Help formatting rows that are copied/pasted

G

GD

Can someone help me get started on a form & query?

I need to design a form that allows multiple rows of data to be pasted in
from a wIntegrate screen (basically, a non-MS, DOS-based app). Potentially,
there could be as many as 100 rows of data resembling:

Rec# MFG Invoice No.... Rec Date Pay Date Receipt Amt Invoice Amt Frt
Amt
1. 110945 06/13/08 07/03/08 72,849.00 67,506.79
0.00
111370 12/04/08 2,329.36
0.00
CMCN34462 07/03/08 -1,084.95
0.00
CMCN34588 08/28/08 -31.50
0.00
RPYCMCN34462 07/10/08 1,084.95
0.00
2. 115666 09/19/08 10/23/08 8,111.53 8,177.21
0.00
3. 116302 10/10/08 10/23/08 1,594.67 1,607.54
0.00

As you can see, these would be pasted in as long text strings. The next
step would be to design a query that would separate these into fields in a
table. What the best way to accomplish this?

Any thoughts?

Thanks!!!
 
D

Dorian

It sounds like you should IMPORT the data as a space-delimited file. This
will put the data in a table and separate the fields for you. The only
problem is if you have fields with embedded spaces you will need to enclose
them in quotes.
-- Dorian
"Give someone a fish and they eat for a day; teach someone to fish and they
eat for a lifetime".
 
G

GD

Thanks for the response, Dorian!

Not too practical, though, because that would entail pasting and saving the
rows to an MS app first, then importing the file. The time involved with
that , combined with the impatience of the users involved, doesn't make it
worth while to even attempt a solution of this kind.

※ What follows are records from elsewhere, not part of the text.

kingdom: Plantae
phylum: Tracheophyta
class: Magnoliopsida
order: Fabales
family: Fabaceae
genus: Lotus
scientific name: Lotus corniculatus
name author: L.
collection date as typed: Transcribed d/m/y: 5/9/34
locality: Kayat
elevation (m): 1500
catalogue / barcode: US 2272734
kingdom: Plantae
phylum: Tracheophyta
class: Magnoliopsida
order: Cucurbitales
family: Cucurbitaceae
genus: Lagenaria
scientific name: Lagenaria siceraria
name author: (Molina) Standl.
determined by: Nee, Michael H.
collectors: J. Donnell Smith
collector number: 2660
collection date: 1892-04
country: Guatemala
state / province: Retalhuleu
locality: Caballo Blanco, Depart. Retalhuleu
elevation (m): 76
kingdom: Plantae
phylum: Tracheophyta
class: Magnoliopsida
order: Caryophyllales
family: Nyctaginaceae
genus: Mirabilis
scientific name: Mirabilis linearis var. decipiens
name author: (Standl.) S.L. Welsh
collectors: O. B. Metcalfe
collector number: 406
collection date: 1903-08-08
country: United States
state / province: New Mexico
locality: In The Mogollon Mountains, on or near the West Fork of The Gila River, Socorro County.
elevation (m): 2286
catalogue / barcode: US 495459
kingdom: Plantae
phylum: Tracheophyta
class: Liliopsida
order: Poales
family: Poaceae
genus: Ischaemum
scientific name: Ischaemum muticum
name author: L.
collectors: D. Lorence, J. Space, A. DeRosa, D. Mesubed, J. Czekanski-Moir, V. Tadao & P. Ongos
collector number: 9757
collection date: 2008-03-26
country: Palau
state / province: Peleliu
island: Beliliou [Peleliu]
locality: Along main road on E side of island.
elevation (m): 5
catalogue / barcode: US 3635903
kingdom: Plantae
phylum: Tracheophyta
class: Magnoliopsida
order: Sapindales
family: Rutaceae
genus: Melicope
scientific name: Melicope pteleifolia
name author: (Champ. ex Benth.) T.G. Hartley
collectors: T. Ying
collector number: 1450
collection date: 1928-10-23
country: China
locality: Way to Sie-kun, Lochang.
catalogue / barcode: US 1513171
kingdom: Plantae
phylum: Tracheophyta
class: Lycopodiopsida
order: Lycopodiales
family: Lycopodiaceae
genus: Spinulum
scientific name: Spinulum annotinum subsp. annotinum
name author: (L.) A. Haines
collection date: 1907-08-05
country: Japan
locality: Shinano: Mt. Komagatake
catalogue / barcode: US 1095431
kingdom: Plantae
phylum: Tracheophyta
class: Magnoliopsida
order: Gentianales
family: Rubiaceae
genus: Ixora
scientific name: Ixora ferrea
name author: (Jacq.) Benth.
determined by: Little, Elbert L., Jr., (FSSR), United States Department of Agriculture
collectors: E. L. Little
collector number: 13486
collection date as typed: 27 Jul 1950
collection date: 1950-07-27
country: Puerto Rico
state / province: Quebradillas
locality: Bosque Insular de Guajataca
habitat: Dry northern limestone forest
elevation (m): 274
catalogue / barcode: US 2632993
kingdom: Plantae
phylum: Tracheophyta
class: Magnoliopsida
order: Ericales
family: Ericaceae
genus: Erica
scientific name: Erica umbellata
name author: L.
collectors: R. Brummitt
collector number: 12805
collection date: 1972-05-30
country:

Background: We are currently copying/pasting this information to an Excel
spreadsheet and manually formatting it (text to columns to separate into
columns, copying and adjusting formula rows for totals, disregarding any data
that was entered after a specific date, etc.). To me, Access could do a much
better and quicker job of this. But I am stuck before I've gotten started.

The #1 question I have is: How can I copy and paste rows into a form (10 or
so at a time), but have each row recognized as a separate entry by a query?
 
P

Philip Herlihy

GD said:
Thanks for the response, Dorian!

Not too practical, though, because that would entail pasting and saving the
rows to an MS app first, then importing the file. The time involved with
that , combined with the impatience of the users involved, doesn't make it
worth while to even attempt a solution of this kind.

Background: We are currently copying/pasting this information to an Excel
spreadsheet and manually formatting it (text to columns to separate into
columns, copying and adjusting formula rows for totals, disregarding any data
that was entered after a specific date, etc.). To me, Access could do a much
better and quicker job of this. But I am stuck before I've gotten started.

The #1 question I have is: How can I copy and paste rows into a form (10 or
so at a time), but have each row recognized as a separate entry by a query?

[Most recent post before this reply is at the top of this thread]

The success of pasting will depend more on the structure of what you're
copying than on any difference between Excel and Access, although in the
latter case you'd have to design a form to receive the paste (I think!)
which you wouldn't have to do in Excel. It's going to be pretty
hit-and-miss whatever you do.

What would be better would be to save the data, if the application
allows that. How does it store it? (you may find there's a plain text
file sitting there somewhere waiting to be imported). Once you have
your file you can assess how "regular" it is - are there delimiters
(e.g. tab, or comma) which DON'T appear in the actual data? If so, it's
a breeze to import this sort of material into Access (or Excel). If
your data is "irregular", then it can be worth processing it (I'd use
Unix-based scripting tools, but there are plenty of Windows options,
including Powershell) to "tidy" up the data so that it is regular.

Failing that, can you print it? If you can print it to any electronic
format (e.g. a PDF converter such as TinyPDF or PDF995, both free) you
may be able to run it through OCR software such as Omnipage, which can
save as an Excel-compatible format which you may be able to import
directly into Access, or fiddle with in Excel. OCR can sometimes be
startlingly accurate with everyday fonts.